[Opening Data provided section]

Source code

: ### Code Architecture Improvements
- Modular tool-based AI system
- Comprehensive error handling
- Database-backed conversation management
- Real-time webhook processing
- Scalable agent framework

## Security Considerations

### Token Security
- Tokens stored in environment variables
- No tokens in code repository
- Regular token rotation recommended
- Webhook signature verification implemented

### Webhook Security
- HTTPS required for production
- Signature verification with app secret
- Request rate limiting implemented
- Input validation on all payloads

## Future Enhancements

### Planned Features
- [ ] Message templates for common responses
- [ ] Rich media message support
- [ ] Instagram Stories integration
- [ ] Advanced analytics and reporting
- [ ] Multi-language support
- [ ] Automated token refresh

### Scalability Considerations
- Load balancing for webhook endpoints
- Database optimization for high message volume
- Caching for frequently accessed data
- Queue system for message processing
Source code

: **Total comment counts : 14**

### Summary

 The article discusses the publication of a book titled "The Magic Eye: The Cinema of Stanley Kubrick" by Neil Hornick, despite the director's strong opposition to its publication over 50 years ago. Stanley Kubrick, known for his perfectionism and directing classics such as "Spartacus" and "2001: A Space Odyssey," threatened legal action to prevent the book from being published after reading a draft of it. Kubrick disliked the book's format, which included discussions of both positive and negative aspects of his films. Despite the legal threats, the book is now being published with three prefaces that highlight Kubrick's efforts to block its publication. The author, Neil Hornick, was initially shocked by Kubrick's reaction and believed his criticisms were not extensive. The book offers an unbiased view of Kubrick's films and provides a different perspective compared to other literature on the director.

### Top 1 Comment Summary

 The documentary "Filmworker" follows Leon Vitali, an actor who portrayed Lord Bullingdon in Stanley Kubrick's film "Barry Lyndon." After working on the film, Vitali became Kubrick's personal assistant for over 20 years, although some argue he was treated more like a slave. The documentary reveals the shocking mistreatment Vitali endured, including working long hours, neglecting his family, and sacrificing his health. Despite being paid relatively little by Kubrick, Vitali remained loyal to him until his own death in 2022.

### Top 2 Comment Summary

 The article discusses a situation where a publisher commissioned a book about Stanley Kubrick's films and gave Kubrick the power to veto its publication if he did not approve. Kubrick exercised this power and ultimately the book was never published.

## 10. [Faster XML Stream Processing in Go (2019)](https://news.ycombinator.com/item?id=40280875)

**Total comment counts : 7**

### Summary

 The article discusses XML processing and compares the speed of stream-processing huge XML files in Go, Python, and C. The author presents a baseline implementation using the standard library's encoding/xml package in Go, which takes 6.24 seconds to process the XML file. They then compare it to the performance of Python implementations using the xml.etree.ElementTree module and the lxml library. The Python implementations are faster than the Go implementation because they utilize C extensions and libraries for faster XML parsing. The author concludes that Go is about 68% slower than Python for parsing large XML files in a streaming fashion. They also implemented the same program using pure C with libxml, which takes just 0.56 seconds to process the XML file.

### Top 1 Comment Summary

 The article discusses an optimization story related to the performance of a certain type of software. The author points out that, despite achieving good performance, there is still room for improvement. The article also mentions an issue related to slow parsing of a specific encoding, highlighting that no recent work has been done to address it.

[Closing Data provided section]

◆ Exercise ◆
For this exercise, output the records in full, exactly.

◆ Response below ◆
Source code

: ### Code Architecture Improvements
- Modular tool-based AI system
- Comprehensive error handling
- Database-backed conversation management
- Real-time webhook processing
- Scalable agent framework

## Security Considerations

### Token Security
- Tokens stored in environment variables
- No tokens in code repository
- Regular token rotation recommended
- Webhook signature verification implemented

### Webhook Security
- HTTPS required for production
- Signature verification with app secret
- Request rate limiting implemented
- Input validation on all payloads

## Future Enhancements

### Planned Features
- [ ] Message templates for common responses
- [ ] Rich media message support
- [ ] Instagram Stories integration
- [ ] Advanced analytics and reporting
- [ ] Multi-language support
- [ ] Automated token refresh

### Scalability Considerations
- Load balancing for webhook endpoints
- Database optimization for high message volume
- Caching for frequently accessed data
- Queue system for message processing
Source code

: **Total comment counts : 14**

### Summary

 The article discusses the publication of a book titled "The Magic Eye: The Cinema of Stanley Kubrick" by Neil Hornick, despite the director's strong opposition to its publication over 50 years ago. Stanley Kubrick, known for his perfectionism and directing classics such as "Spartacus" and "2001: A Space Odyssey," threatened legal action to prevent the book from being published after reading a draft of it. Kubrick disliked the book's format, which included discussions of both positive and negative aspects of his films. Despite the legal threats, the book is now being published with three prefaces that highlight Kubrick's efforts to block its publication. The author, Neil Hornick, was initially shocked by Kubrick's reaction and believed his criticisms were not extensive. The book offers an unbiased view of Kubrick's films and provides a different perspective compared to other literature on the director.

### Top 1 Comment Summary

 The documentary "Filmworker" follows Leon Vitali, an actor who portrayed Lord Bullingdon in Stanley Kubrick's film "Barry Lyndon." After working on the film, Vitali became Kubrick's personal assistant for over 20 years, although some argue he was treated more like a slave. The documentary reveals the shocking mistreatment Vitali endured, including working long hours, neglecting his family, and sacrificing his health. Despite being paid relatively little by Kubrick, Vitali remained loyal to him until his own death in 2022.

### Top 2 Comment Summary

 The article discusses a situation where a publisher commissioned a book about Stanley Kubrick's films and gave Kubrick the power to veto its publication if he did not approve. Kubrick exercised this power and ultimately the book was never published.

## 10. [Faster XML Stream Processing in Go (2019)](https://news.ycombinator.com/item?id=40280875)

**Total comment counts : 7**

### Summary

 The article discusses XML processing and compares the speed of stream-processing huge XML files in Go, Python, and C. The author presents a baseline implementation using the standard library's encoding/xml package in Go, which takes 6.24 seconds to process the XML file. They then compare it to the performance of Python implementations using the xml.etree.ElementTree module and the lxml library. The Python implementations are faster than the Go implementation because they utilize C extensions and libraries for faster XML parsing. The author concludes that Go is about 68% slower than Python for parsing large XML files in a streaming fashion. They also implemented the same program using pure C with libxml, which takes just 0.56 seconds to process the XML file.

### Top 1 Comment Summary

 The article discusses an optimization story related to the performance of a certain type of software. The author points out that, despite achieving good performance, there is still room for improvement. The article also mentions an issue related to slow parsing of a specific encoding, highlighting that no recent work has been done to address it.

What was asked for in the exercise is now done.